Son olarak "Gecenin Yarısı" dinleyiciyle buluştu. Tepkiler nasıl? Neden uzun aralar veriyorsun yeni şarkı çıkarmak için?
Ara veriyorum çünkü canım istediği zaman yapıyorum. Stüdyo aşaması uzun sürebiliyor. İstediğim şarkıyı arıyorum, bekliyorum. Ya da yazmamış oluyorum daha. Ben biraz keyfi takılıyorum. Ama bence böylesi daha güzel. Bu işi zevk almak için kafama göre yapmayı seviyorum.

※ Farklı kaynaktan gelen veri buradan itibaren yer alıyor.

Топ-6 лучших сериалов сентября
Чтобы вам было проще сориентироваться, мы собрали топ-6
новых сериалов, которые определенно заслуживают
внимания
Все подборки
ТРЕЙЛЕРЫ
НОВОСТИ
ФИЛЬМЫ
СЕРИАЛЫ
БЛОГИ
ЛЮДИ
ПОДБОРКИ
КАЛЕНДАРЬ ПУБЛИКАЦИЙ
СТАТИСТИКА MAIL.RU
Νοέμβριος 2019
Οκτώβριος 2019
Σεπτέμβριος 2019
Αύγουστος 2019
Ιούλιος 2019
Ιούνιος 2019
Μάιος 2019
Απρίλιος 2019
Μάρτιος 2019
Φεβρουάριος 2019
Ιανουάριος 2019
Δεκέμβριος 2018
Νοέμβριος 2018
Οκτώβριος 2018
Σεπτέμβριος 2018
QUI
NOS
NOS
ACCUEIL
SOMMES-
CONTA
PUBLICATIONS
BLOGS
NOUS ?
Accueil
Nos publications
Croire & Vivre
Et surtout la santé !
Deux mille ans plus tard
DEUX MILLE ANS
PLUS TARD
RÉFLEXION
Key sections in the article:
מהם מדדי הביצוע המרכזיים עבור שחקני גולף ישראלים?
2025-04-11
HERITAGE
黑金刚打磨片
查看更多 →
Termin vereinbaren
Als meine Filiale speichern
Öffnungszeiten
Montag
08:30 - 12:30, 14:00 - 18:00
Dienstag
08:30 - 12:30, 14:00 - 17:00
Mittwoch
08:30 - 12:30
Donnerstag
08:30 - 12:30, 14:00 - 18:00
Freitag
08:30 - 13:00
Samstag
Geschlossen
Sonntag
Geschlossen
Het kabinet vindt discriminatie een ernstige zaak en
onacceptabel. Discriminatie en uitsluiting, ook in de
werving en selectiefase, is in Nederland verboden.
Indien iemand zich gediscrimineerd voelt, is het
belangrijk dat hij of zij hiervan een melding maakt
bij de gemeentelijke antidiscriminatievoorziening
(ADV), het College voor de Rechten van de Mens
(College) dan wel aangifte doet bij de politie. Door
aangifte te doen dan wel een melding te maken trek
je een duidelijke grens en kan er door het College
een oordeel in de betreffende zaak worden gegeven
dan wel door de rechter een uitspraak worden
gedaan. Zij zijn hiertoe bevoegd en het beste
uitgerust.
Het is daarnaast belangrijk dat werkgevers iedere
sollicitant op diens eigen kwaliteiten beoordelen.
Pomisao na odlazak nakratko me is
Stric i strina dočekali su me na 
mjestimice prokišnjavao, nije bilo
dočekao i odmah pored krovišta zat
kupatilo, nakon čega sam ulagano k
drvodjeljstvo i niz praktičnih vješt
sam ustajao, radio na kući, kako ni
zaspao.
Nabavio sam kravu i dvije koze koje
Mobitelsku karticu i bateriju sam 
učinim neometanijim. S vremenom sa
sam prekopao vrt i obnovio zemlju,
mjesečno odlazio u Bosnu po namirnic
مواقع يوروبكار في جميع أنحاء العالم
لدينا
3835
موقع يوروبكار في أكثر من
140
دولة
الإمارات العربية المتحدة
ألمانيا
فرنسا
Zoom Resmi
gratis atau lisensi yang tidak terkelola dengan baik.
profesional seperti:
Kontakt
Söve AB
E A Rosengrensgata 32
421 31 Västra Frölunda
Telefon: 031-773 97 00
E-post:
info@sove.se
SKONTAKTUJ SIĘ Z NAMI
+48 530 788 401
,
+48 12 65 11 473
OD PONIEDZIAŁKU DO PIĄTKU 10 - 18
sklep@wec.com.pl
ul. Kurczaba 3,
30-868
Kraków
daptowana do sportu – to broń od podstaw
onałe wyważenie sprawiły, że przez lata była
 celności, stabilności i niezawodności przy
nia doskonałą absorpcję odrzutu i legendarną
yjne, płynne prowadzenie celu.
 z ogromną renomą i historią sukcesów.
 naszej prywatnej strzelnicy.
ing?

Bu yüzden istediğim zaman istediğim şarkıyı paylaşıyorum. Gecenin Yarısı'na gelen tepkiler de çok güzel. Şarkı duygusal ama yine de bir temposu var. Çıkardığım şarkıyı önce ben çok sevmeliyim ki o heyecanı karşı tarafa geçirebileyim. Önümüzdeki günlerde de yeni şarkım çıkacak. 2 şarkı hazırlamıştım. Diğeri de yakında dinleyiciyle buluşacak.
"Kalite düşmeye başladı"
YouTube'da sık sık dinleyicinle buluşma gibi bir düşüncen var mı? Öyle bir mecra da var artık. Yoksa yine doğru şarkıyı mı beklerim diyorsun?
İş çok kolaylaştı ama diğer yandan da zorlaştı. Düzgün takılan, işini iyi yapmaya çalışan insanlar için zorlaştı bence. Diğer taraf için kolaylaşınca kalite düşmeye başladı. Bu çarkın ve yeni düzenin içinde ben de iyi ve kaliteli işler yapmak istiyorum. Bu yüzden böyle devam diyebilirim.
"Güzel şarkı duyamıyoruz"
Yeni düet çalışmaları olacak mı?
İnşallah. Çok büyük isimlerle düet yaptım. O yüzden yalnız takılıyorum, besteler alıyorum. Söz yazıyorum. Ama doğru zamanda doğru bir projede yine bir düet gelsin isterim. Enteresan biri olursa daha da mutlu olurum. Yeni bir isimle yapmak daha da güzel olur. Maksat güzel şarkı olsun. Son yıllarda güzel şarkı duyamıyoruz pop müzikte. Eski pop özleniyor. 2000'ler popunu bile eleştirirdik ama şu anda bakıldığı zaman o dönemde çok üretim vardı ve çok da güzel işler vardı. Pop müzik şu sıralar durağan döneminde. İnşallah tekrar toparlar.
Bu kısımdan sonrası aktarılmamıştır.